Module 3: Retrieval-Augmented Generation (RAG) Basics
Building on our understanding of basic inference, this module introduces you to Retrieval-Augmented Generation (RAG). RAG is a powerful technique that allows language models to access and utilize external, up-to-date information beyond their initial training data. This is crucial for building applications that need to answer questions based on specific documents, databases, or real-time information, such as internal company knowledge bases or product catalogs.
By integrating RAG, your AI applications can provide more accurate, relevant, and verifiable responses.
By the end of this module, you will be able to:
-
Understand the core concepts of Retrieval-Augmented Generation (RAG).
-
Initialize and configure a RAG agent within the Llama Stack framework.
-
Create and manage a Vector Database to store and search through your custom documents.
-
Embed and index documents into the Vector Database.
-
Use the RAG agent to retrieve relevant information from your documents and generate answers.
Ready to give your Llama Stack agent access to external knowledge?
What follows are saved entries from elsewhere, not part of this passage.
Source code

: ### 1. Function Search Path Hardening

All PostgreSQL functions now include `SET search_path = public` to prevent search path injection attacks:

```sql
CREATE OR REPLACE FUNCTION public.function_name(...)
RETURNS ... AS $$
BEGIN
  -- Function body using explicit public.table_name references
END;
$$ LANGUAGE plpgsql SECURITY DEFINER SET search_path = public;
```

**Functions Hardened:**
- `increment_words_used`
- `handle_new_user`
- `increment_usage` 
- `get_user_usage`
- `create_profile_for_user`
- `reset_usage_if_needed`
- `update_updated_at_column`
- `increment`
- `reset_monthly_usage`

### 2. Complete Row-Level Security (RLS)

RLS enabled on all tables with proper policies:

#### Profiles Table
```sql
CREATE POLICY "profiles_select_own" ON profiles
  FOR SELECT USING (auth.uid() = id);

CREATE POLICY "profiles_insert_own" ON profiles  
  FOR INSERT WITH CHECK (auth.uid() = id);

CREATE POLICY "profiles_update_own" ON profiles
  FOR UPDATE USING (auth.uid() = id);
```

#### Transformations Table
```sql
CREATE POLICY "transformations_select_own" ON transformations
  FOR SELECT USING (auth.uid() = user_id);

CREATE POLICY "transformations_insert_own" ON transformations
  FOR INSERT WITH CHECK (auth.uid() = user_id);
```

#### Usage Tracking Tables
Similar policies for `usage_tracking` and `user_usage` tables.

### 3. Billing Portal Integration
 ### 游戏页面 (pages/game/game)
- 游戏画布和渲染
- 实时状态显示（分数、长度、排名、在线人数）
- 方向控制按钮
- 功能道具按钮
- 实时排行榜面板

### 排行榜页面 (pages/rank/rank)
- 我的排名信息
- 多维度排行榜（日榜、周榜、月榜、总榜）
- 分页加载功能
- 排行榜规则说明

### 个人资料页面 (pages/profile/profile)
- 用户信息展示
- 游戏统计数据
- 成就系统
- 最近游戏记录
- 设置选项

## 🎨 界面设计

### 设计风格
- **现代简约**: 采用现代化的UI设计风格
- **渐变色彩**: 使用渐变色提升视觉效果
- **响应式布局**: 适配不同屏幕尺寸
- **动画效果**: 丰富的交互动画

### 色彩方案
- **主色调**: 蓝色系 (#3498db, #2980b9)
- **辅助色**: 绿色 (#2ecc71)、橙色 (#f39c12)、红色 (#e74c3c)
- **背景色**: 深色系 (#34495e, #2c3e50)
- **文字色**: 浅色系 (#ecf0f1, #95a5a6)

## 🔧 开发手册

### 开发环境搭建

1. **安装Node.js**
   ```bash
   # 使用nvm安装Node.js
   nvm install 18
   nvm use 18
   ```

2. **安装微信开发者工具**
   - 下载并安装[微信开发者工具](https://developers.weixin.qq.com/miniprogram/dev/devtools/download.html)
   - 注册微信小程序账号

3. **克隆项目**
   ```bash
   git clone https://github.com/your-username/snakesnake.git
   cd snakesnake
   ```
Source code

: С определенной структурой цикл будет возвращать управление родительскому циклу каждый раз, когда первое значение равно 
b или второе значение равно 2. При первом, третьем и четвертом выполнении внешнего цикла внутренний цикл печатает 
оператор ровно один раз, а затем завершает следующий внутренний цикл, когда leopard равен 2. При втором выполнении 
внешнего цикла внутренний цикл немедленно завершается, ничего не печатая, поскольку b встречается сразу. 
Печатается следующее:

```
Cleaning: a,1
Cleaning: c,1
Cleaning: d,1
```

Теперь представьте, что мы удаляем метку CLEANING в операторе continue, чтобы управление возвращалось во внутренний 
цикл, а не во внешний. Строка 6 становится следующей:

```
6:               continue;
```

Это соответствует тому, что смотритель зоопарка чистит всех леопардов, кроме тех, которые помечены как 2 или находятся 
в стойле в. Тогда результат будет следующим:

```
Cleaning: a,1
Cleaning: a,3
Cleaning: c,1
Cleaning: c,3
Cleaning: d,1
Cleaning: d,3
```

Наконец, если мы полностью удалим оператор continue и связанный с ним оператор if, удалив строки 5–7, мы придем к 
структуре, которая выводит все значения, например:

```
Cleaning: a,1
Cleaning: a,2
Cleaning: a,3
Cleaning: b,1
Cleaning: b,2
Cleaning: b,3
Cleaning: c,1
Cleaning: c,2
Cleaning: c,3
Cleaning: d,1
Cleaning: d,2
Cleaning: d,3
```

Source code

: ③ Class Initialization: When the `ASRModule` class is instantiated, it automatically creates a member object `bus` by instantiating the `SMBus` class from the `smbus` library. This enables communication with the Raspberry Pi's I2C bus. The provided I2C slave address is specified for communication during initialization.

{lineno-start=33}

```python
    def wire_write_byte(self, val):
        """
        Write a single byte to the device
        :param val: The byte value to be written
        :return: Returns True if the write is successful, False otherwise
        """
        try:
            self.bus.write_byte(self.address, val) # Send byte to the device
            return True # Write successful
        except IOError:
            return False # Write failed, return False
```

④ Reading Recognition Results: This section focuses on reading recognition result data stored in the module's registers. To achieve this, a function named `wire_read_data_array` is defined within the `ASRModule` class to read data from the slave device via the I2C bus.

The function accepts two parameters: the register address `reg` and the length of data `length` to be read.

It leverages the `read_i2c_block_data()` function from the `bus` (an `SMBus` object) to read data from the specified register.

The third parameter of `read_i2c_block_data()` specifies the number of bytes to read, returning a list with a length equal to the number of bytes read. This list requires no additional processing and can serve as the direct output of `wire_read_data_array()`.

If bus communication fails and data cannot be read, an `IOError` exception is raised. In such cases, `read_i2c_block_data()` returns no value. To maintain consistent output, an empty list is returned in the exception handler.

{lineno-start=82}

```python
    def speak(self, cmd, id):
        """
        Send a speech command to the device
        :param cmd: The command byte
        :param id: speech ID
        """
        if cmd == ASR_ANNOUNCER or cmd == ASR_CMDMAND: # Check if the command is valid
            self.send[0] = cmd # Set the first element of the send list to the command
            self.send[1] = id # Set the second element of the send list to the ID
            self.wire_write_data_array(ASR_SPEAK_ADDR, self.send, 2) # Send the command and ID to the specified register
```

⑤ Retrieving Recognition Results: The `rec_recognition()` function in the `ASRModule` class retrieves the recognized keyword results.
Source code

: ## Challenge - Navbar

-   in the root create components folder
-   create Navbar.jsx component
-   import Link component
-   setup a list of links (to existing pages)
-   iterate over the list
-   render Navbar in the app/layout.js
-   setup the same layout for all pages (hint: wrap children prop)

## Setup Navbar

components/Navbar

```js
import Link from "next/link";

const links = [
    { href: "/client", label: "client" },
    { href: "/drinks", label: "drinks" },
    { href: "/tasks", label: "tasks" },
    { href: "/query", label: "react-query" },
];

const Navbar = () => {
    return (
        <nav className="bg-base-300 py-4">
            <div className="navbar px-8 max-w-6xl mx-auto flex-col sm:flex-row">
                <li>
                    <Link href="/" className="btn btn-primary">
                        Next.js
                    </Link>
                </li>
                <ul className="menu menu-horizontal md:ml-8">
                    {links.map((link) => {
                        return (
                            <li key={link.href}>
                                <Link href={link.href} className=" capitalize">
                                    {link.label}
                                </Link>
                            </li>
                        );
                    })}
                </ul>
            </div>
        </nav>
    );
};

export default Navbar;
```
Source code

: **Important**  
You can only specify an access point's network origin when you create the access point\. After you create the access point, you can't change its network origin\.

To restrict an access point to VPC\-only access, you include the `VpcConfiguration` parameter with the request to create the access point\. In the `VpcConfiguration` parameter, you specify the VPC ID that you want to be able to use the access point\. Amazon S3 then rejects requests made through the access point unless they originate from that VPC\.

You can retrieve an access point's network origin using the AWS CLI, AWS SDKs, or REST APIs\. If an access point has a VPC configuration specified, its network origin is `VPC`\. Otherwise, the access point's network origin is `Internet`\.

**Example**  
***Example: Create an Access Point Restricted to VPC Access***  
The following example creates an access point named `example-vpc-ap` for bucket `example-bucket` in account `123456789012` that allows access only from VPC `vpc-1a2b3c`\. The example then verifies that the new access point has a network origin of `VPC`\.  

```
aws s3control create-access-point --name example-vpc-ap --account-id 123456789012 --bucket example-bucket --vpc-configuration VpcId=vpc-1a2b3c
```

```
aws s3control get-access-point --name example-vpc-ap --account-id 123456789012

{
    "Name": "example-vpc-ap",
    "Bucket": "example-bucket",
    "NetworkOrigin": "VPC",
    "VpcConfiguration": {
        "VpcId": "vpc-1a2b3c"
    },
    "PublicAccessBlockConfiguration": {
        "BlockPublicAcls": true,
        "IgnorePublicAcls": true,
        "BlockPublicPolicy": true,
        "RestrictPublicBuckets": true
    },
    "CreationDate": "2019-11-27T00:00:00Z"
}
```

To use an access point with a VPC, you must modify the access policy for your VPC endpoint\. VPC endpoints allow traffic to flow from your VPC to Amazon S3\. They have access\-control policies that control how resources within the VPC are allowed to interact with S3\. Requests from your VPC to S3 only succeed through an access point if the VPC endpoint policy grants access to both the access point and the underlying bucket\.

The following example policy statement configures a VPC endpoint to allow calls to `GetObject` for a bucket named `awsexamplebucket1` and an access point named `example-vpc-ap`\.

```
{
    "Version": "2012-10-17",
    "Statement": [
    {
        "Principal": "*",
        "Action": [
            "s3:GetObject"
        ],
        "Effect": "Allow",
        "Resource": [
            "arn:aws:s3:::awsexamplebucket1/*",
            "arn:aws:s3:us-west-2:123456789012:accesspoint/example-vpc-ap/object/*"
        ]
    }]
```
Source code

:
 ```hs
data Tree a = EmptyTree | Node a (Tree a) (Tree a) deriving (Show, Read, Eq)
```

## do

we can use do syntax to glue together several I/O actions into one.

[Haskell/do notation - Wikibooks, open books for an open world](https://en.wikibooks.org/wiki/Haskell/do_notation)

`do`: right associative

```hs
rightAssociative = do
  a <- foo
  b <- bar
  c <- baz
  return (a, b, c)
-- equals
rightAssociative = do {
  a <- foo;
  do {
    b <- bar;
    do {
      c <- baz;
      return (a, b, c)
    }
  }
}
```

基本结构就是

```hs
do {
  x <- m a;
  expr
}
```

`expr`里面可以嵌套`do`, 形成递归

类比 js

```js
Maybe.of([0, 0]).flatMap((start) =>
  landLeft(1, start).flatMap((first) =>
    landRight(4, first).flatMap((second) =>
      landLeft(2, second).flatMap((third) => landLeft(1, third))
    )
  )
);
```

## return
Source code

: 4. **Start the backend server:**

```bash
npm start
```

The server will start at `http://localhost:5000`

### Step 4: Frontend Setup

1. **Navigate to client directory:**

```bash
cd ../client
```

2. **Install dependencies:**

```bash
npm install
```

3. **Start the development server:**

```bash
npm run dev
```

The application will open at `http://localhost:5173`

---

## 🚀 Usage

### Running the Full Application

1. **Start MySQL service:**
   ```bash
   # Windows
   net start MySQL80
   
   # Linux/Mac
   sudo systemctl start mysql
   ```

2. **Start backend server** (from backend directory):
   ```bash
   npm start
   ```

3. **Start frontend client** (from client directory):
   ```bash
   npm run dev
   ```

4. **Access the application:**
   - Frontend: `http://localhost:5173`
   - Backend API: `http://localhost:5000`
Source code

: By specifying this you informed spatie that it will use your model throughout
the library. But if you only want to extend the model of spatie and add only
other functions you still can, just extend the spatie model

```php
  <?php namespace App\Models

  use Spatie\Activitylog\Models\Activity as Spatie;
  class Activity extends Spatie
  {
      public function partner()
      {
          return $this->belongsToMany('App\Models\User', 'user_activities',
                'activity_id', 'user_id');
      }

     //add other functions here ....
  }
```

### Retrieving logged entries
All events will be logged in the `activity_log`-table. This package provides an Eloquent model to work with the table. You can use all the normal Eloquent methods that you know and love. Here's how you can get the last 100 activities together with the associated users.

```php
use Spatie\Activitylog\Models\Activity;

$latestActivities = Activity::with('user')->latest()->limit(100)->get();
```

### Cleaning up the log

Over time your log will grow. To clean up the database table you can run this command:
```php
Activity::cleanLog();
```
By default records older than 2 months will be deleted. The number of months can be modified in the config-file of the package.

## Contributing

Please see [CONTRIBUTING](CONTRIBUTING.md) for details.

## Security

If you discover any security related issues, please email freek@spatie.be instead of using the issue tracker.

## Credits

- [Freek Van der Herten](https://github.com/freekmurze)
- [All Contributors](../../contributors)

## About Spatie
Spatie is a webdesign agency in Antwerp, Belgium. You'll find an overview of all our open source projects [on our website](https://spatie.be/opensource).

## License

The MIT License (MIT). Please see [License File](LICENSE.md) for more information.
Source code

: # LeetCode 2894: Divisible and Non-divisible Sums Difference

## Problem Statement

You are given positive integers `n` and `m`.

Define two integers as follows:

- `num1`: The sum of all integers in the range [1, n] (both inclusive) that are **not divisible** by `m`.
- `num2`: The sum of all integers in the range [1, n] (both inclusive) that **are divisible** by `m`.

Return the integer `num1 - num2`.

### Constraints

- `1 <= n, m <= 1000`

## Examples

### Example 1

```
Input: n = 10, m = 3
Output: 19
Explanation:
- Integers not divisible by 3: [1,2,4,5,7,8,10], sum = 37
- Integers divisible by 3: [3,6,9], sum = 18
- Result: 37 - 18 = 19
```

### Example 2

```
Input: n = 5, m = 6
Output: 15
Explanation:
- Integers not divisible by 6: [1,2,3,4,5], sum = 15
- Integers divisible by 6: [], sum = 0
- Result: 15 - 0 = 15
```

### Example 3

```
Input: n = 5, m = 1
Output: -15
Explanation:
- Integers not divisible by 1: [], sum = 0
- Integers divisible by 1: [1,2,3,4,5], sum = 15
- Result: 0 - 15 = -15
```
Open the 03_RAG_Agent_Basic_Example.ipynb
notebook and follow the guided steps to implement your first RAG agent!
Reference Material
To complement your understanding of Retrieval-Augmented Generation (RAG) in Llama Stack, the following diagram visualizes the end-to-end RAG pipeline. This process is key to enabling LLMs to provide answers based on your specific documentation or data.

This diagram illustrates how source documents are processed and indexed into a vector database (the 'Indexing' phase) and then how a user query utilizes that indexed data to help the LLM generate a relevant and informed answer (the 'Querying' phase). Understanding this flow is crucial for debugging and optimizing your RAG applications.